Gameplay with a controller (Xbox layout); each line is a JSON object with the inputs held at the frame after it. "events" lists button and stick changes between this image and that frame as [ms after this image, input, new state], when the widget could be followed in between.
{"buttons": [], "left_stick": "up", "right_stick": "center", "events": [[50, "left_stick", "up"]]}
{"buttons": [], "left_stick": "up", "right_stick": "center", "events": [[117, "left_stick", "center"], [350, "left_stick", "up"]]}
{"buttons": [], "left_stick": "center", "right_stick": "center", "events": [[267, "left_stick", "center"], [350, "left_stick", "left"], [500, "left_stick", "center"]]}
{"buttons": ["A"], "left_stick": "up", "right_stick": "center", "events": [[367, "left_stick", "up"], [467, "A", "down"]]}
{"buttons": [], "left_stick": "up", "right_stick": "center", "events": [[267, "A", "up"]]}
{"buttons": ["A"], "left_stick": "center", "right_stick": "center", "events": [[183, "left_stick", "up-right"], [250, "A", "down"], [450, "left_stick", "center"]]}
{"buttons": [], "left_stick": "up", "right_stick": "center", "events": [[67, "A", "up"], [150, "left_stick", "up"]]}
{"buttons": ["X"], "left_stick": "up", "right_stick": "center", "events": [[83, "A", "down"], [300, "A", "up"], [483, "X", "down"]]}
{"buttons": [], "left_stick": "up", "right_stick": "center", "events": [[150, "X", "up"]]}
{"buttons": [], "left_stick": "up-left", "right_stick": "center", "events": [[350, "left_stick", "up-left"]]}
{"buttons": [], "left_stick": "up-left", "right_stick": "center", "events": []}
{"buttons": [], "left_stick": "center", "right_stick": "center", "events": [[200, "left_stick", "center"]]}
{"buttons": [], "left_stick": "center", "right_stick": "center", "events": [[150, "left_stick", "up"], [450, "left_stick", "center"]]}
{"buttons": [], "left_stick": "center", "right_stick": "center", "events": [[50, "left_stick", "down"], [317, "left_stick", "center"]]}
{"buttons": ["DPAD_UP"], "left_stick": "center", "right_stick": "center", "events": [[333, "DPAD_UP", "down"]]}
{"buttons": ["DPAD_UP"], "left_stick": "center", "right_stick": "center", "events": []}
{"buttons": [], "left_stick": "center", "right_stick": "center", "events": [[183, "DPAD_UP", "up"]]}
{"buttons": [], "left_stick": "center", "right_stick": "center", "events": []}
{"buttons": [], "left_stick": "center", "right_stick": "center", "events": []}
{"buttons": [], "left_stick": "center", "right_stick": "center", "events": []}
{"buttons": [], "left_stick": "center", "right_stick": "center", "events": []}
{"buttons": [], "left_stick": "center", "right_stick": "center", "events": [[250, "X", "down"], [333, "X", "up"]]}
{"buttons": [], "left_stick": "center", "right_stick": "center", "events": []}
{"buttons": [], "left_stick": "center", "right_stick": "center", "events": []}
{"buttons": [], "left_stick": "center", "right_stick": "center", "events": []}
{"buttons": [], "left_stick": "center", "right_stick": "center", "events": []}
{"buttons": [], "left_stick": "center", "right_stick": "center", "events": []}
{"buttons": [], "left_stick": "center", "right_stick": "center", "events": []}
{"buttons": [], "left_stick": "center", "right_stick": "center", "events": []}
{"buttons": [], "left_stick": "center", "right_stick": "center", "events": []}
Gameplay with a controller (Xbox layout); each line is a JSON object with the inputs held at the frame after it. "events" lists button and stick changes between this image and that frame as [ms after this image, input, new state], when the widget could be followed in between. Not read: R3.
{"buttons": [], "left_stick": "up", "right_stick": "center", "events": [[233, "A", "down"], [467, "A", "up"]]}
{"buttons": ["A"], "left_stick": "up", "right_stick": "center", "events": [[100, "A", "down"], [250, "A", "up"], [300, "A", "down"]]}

^^^^^^^^^^^^^^^^

The entire listing needs to be output again, exactly, please.

Gameplay with a controller (Xbox layout); each line is a JSON object with the inputs held at the frame after it. "events" lists button and stick changes between this image and that frame as [ms after this image, input, new state], when the widget could be followed in between.
{"buttons": [], "left_stick": "up", "right_stick": "center", "events": [[50, "left_stick", "up"]]}
{"buttons": [], "left_stick": "up", "right_stick": "center", "events": [[117, "left_stick", "center"], [350, "left_stick", "up"]]}
{"buttons": [], "left_stick": "center", "right_stick": "center", "events": [[267, "left_stick", "center"], [350, "left_stick", "left"], [500, "left_stick", "center"]]}
{"buttons": ["A"], "left_stick": "up", "right_stick": "center", "events": [[367, "left_stick", "up"], [467, "A", "down"]]}
{"buttons": [], "left_stick": "up", "right_stick": "center", "events": [[267, "A", "up"]]}
{"buttons": ["A"], "left_stick": "center", "right_stick": "center", "events": [[183, "left_stick", "up-right"], [250, "A", "down"], [450, "left_stick", "center"]]}
{"buttons": [], "left_stick": "up", "right_stick": "center", "events": [[67, "A", "up"], [150, "left_stick", "up"]]}
{"buttons": ["X"], "left_stick": "up", "right_stick": "center", "events": [[83, "A", "down"], [300, "A", "up"], [483, "X", "down"]]}
{"buttons": [], "left_stick": "up", "right_stick": "center", "events": [[150, "X", "up"]]}
{"buttons": [], "left_stick": "up-left", "right_stick": "center", "events": [[350, "left_stick", "up-left"]]}
{"buttons": [], "left_stick": "up-left", "right_stick": "center", "events": []}
{"buttons": [], "left_stick": "center", "right_stick": "center", "events": [[200, "left_stick", "center"]]}
{"buttons": [], "left_stick": "center", "right_stick": "center", "events": [[150, "left_stick", "up"], [450, "left_stick", "center"]]}
{"buttons": [], "left_stick": "center", "right_stick": "center", "events": [[50, "left_stick", "down"], [317, "left_stick", "center"]]}
{"buttons": ["DPAD_UP"], "left_stick": "center", "right_stick": "center", "events": [[333, "DPAD_UP", "down"]]}
{"buttons": ["DPAD_UP"], "left_stick": "center", "right_stick": "center", "events": []}
{"buttons": [], "left_stick": "center", "right_stick": "center", "events": [[183, "DPAD_UP", "up"]]}
{"buttons": [], "left_stick": "center", "right_stick": "center", "events": []}
{"buttons": [], "left_stick": "center", "right_stick": "center", "events": []}
{"buttons": [], "left_stick": "center", "right_stick": "center", "events": []}
{"buttons": [], "left_stick": "center", "right_stick": "center", "events": []}
{"buttons": [], "left_stick": "center", "right_stick": "center", "events": [[250, "X", "down"], [333, "X", "up"]]}
{"buttons": [], "left_stick": "center", "right_stick": "center", "events": []}
{"buttons": [], "left_stick": "center", "right_stick": "center", "events": []}
{"buttons": [], "left_stick": "center", "right_stick": "center", "events": []}
{"buttons": [], "left_stick": "center", "right_stick": "center", "events": []}
{"buttons": [], "left_stick": "center", "right_stick": "center", "events": []}
{"buttons": [], "left_stick": "center", "right_stick": "center", "events": []}
{"buttons": [], "left_stick": "center", "right_stick": "center", "events": []}
{"buttons": [], "left_stick": "center", "right_stick": "center", "events": []}
Gameplay with a controller (Xbox layout); each line is a JSON object with the inputs held at the frame after it. "events" lists button and stick changes between this image and that frame as [ms after this image, input, new state], when the widget could be followed in between. Not read: R3.
{"buttons": [], "left_stick": "up", "right_stick": "center", "events": [[233, "A", "down"], [467, "A", "up"]]}
{"buttons": ["A"], "left_stick": "up", "right_stick": "center", "events": [[100, "A", "down"], [250, "A", "up"], [300, "A", "down"]]}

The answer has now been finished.